### Extracted entries
▬▬▬▬▬▬▬▬▬▬

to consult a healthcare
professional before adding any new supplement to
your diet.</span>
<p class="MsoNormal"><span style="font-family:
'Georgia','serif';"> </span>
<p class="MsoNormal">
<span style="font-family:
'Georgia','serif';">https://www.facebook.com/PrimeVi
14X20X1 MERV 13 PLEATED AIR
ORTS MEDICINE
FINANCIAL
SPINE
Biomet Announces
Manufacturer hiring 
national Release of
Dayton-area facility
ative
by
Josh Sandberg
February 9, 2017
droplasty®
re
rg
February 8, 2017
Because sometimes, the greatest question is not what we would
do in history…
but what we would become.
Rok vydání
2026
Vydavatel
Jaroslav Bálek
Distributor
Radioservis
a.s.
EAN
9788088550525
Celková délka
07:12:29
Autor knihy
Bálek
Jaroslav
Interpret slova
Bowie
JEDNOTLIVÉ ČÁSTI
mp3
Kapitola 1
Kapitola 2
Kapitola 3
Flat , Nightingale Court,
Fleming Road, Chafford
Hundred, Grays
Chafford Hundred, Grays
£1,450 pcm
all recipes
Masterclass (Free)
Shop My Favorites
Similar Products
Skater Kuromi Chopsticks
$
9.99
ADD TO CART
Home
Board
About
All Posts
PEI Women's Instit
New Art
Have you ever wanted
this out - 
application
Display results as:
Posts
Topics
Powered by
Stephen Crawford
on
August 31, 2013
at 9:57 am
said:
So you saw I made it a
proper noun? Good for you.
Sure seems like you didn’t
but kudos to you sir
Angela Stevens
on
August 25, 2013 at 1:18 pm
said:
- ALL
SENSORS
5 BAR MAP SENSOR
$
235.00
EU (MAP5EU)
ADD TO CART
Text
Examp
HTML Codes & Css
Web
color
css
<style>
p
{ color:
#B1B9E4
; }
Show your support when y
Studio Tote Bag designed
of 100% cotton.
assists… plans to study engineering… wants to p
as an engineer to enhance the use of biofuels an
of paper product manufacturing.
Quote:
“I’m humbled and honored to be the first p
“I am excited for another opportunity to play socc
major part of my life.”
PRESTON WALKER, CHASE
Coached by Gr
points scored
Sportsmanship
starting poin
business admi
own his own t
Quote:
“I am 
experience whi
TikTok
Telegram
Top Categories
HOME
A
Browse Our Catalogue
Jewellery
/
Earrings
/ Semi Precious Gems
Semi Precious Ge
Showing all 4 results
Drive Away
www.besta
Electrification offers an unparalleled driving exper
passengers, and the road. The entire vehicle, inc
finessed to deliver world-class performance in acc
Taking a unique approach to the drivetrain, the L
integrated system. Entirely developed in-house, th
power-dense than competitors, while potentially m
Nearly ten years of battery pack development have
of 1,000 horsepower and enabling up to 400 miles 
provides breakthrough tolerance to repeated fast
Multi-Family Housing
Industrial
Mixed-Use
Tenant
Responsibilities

▬▬▬▬▬▬▬▬▬▬

Each record above should be output again exactly.

to consult a healthcare
professional before adding any new supplement to
your diet.</span>
<p class="MsoNormal"><span style="font-family:
'Georgia','serif';"> </span>
<p class="MsoNormal">
<span style="font-family:
'Georgia','serif';">https://www.facebook.com/PrimeVi
14X20X1 MERV 13 PLEATED AIR
ORTS MEDICINE
FINANCIAL
SPINE
Biomet Announces
Manufacturer hiring 
national Release of
Dayton-area facility
ative
by
Josh Sandberg
February 9, 2017
droplasty®
re
rg
February 8, 2017
Because sometimes, the greatest question is not what we would
do in history…
but what we would become.
Rok vydání
2026
Vydavatel
Jaroslav Bálek
Distributor
Radioservis
a.s.
EAN
9788088550525
Celková délka
07:12:29
Autor knihy
Bálek
Jaroslav
Interpret slova
Bowie
JEDNOTLIVÉ ČÁSTI
mp3
Kapitola 1
Kapitola 2
Kapitola 3
Flat , Nightingale Court,
Fleming Road, Chafford
Hundred, Grays
Chafford Hundred, Grays
£1,450 pcm
all recipes
Masterclass (Free)
Shop My Favorites
Similar Products
Skater Kuromi Chopsticks
$
9.99
ADD TO CART
Home
Board
About
All Posts
PEI Women's Instit
New Art
Have you ever wanted
this out - 
application
Display results as:
Posts
Topics
Powered by
Stephen Crawford
on
August 31, 2013
at 9:57 am
said:
So you saw I made it a
proper noun? Good for you.
Sure seems like you didn’t
but kudos to you sir
Angela Stevens
on
August 25, 2013 at 1:18 pm
said:
- ALL
SENSORS
5 BAR MAP SENSOR
$
235.00
EU (MAP5EU)
ADD TO CART
Text
Examp
HTML Codes & Css
Web
color
css
<style>
p
{ color:
#B1B9E4
; }
Show your support when y
Studio Tote Bag designed
of 100% cotton.
assists… plans to study engineering… wants to p
as an engineer to enhance the use of biofuels an
of paper product manufacturing.
Quote:
“I’m humbled and honored to be the first p
“I am excited for another opportunity to play socc
major part of my life.”
PRESTON WALKER, CHASE
Coached by Gr
points scored
Sportsmanship
starting poin
business admi
own his own t
Quote:
“I am 
experience whi
TikTok
Telegram
Top Categories
HOME
A
Browse Our Catalogue
Jewellery
/
Earrings
/ Semi Precious Gems
Semi Precious Ge
Showing all 4 results
Drive Away
www.besta
Electrification offers an unparalleled driving exper
passengers, and the road. The entire vehicle, inc
finessed to deliver world-class performance in acc
Taking a unique approach to the drivetrain, the L
integrated system. Entirely developed in-house, th
power-dense than competitors, while potentially m
Nearly ten years of battery pack development have
of 1,000 horsepower and enabling up to 400 miles 
provides breakthrough tolerance to repeated fast
Multi-Family Housing
Industrial
Mixed-Use
Tenant
Responsibilities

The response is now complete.